## Görev Yönergeleri
A - Öyküden "-Benimle çık! Sadece" sözleriyle başlayıp "dozunu mu artırdı?" sözlerine kadar süren bölümü hiçbir değişiklik yapmadan yazın.
B - Öyküdeki arabada geçen konuşmada erkeğin kıza emir kipiyle söylediği sözleri sırasıyla listeleyin.

## Sayfa Metni
^^^^

6 Eylül 2013 Cuma

ÖLÜM 9: Deneme, Yanılma



DENEME, YANILMA!

1. Duygudökümü


 

Bu öykü tamamen hayal ürünüdür. Gerçek kişilerle ilgisi varsa bile bu tamamen rastlantıdır. Yazar bir gün bir yerlerde oturup öykü konusu ararken birkaç konuşmaya şahit olmuş ve onları malzeme olarak kullanmış olabilir. Yazarın konuyla ilgisi sadece yazarlık tutkularıyla açıklanabilir. Başka bir neden aramaya gerek yok.

23 yıllık bir sevda öyküsü bu. 23 yıl önce başladığı söyleniyor. Bugünlerde de bittiği. Böyle söyleniyor. Hemen herkes böyle düşünüyor. Hemen herkes. Yazar hariç!

23 yıl öncesine bir dönelim. Ah bellek denen şu müthiş buluş! Zaman makinesi: 70’lerin sonları. Bir kış günü. Bir kent lisesinde okuyan biri erkek diğeri kız iki öğrenci otomobille gidiyorlar. Erkek kızı evine bırakacak. Kız istemeye istemeye geldi. Çünkü yollar karla kaplı. Ya müsamereye hazırlandıkları salonda sabahlayacaktı ya da erkeğin onu evine bırakmasına izin verecekti. O kadar da kötü olamaz canım! Gerçi birbirlerine karşı düşmanca tavırlar sergilemeyi bir alışkanlık haline getirdiler ama... Neden öyle davrandıklarını düşünmüyorlar, sadece davranıyorlar. Ah gençlik denen şu müthiş buluş! Birinden hoşlanmamanın özel bir nedeni olmayabilir, tıpkı hoşlanmanın de bir nedeni olmayabileceği gibi. Erkek kantine giren kızı görünce okuduğu gazeteyi suratına kaldırıp kağıttan bir duvar koyuyor aralarına. Kızın davranışları da farklı değil. İlk kim başladı? Biz bilemiyoruz. Kendileri biliyorlar mı acaba? Bir gün müsamere koluna başkan seçiliyor erkek. Kızın da yardımcısı olarak seçildiğini öğrenince görevden çekilmek istiyor. Gerek yok, diyor kız, görevden ben çekilirim. Peki peki, diye alttan alıyor erkek. Lafını da esirgemiyor ama: Çok konuşmazsan belki idare edebiliriz! O karlı gece eve bırakma teklifini de mecburiyetten yaptığını düşündürtüyor. Arabadaki konuşmalarında ise tam tersini...

-Çıktığın çocuk var ya...

-Eeee?

-Ondan ayrıl.

-Nedenmiş?

-Bir de hoşlandığın o çocuk var ya?

-Eeee?

-Onu da unut.

-Niyeymiş?

-Benimle çık! Sadece benden hoşlan...

-!!!???

Kızla birbirlerine bu kadar ters, neredeyse düşmanca davranıyor olmaları mı etkiledi erkeği, yoksa etkilendiğini anladığı için mi ters davranıyordu. Sevgisi önce başlayıp nefretten güç alarak mı ilerledi, yoksa nefreti sevgiye dönüştü de bunu fark edince nefretinin dozunu mu artırdı?

^^^^

(Bir koleksiyondan saklanan öğeler)
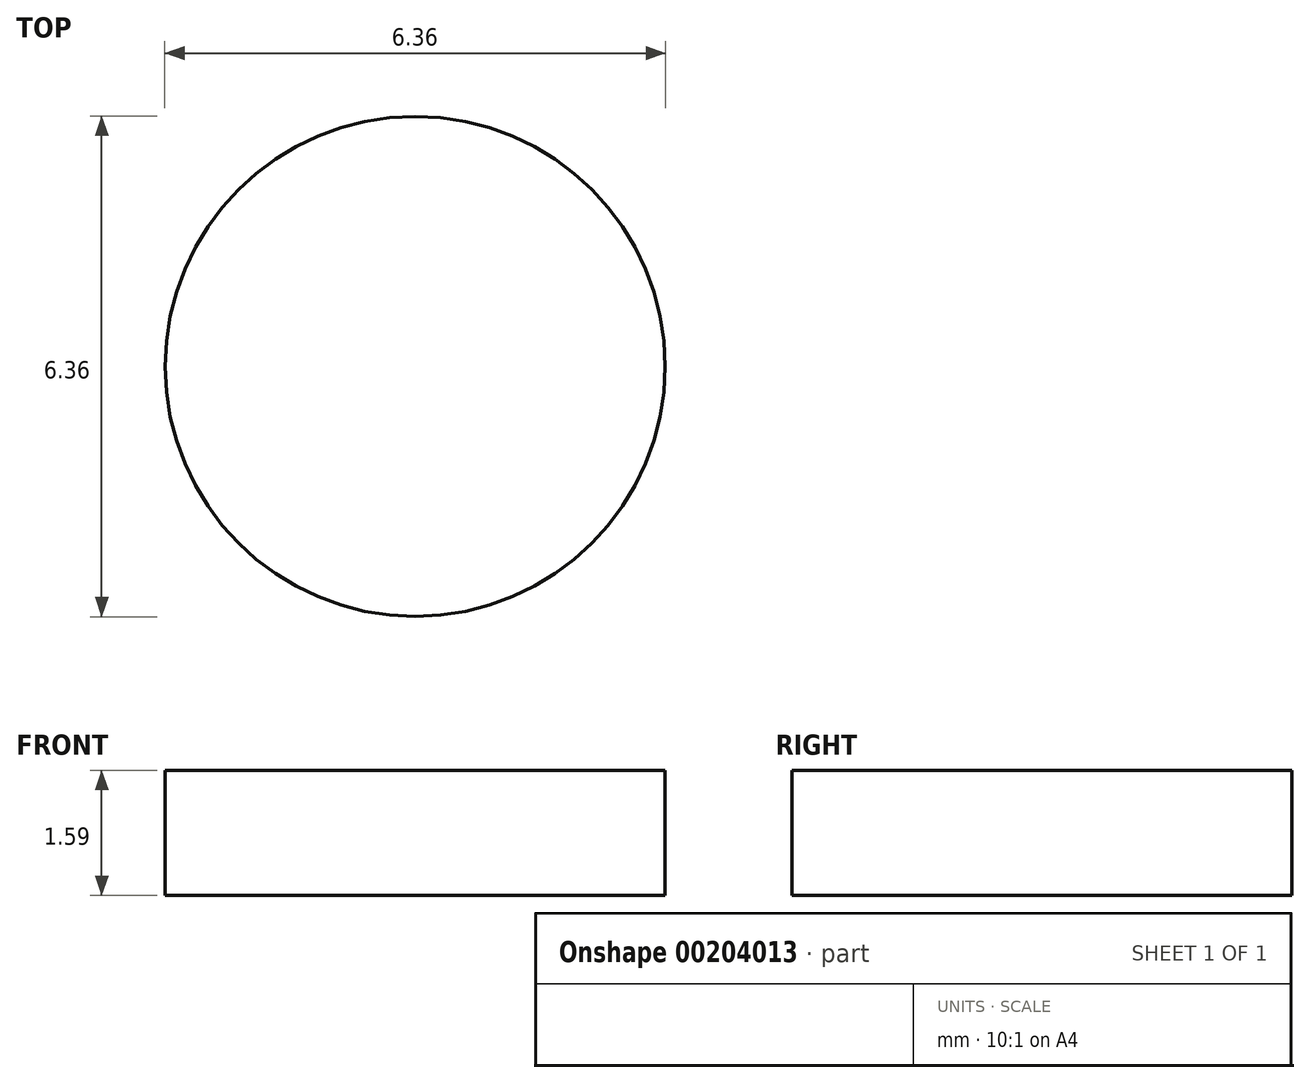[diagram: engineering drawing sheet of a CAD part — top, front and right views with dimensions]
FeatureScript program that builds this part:
annotation { "Feature Type Name" : "Feature", "Feature Type Description" : "" }
export const myFeature = defineFeature(function(context is Context, id is Id, definition is map)
    precondition{}
    {
        {
            var Q0;
            Q0=qCreatedBy(makeId("Top.planeOp"),FACE);
            var sketch = newSketch(context, id + "F0", { "sketchPlane" : qUnion([Q0])});
            skLineSegment(sketch, "E0.bottom", {"start": v(0, 0) * mm, "end": v(6.35, 0) * mm});
            skLineSegment(sketch, "E0.top", {"start": v(0, 6.35) * mm, "end": v(6.35, 6.35) * mm});
            skLineSegment(sketch, "E0.left", {"start": v(0, 0) * mm, "end": v(0, 6.35) * mm});
            skLineSegment(sketch, "E0.right", {"start": v(6.35, 0) * mm, "end": v(6.35, 6.35) * mm});
            skCircle(sketch, "E1", {"center": v(0, 0) * mm, "radius": 3.18 * mm});
            skSolve(sketch);
        }
        {
            var Q0;
            {var subQ0=sQuery(id+"F0.wireOp",EDGE,"E0.left");var subQ1=sQuery(id+"F0.wireOp",EDGE,"E0.bottom");var subQ2=makeQuery(id+"F0.imprint","INTERSECT",VERTEX,{"derivedFrom":[subQ1,subQ0]});Q0=makeQuery(id+"F0.imprint","IMPRINT",FACE,{"disambiguationData":[TD([[makeQuery(id+"F0.imprint","IMPRINT",EDGE,{"disambiguationData":[TD([[subQ2,-1.0]])],"derivedFrom":subQ1}),-1.0]])]});}
            var Q1;
            {var subQ0=sQuery(id+"F0.wireOp",EDGE,"E0.left");var subQ1=sQuery(id+"F0.wireOp",EDGE,"E0.bottom");var subQ2=makeQuery(id+"F0.imprint","INTERSECT",VERTEX,{"derivedFrom":[subQ1,subQ0]});Q1=makeQuery(id+"F0.imprint","IMPRINT",FACE,{"disambiguationData":[TD([[makeQuery(id+"F0.imprint","IMPRINT",EDGE,{"disambiguationData":[TD([[subQ2,-1.0]])],"derivedFrom":subQ1}),1.0]])]});}
            extrude(context, id + "F1", {"entities" : qUnion([Q0, Q1]), "depth" : 1.59 * mm});
        }
    });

^^^^

## Alıştırma Yanıtları
A -
-Benimle çık! Sadece benden hoşlan...

-!!!???

Kızla birbirlerine bu kadar ters, neredeyse düşmanca davranıyor olmaları mı etkiledi erkeği, yoksa etkilendiğini anladığı için mi ters davranıyordu. Sevgisi önce başlayıp nefretten güç alarak mı ilerledi, yoksa nefreti sevgiye dönüştü de bunu fark edince nefretinin dozunu mu artırdı?

B -
Ondan ayrıl.
Onu da unut.
Benimle çık!
Sadece benden hoşlan.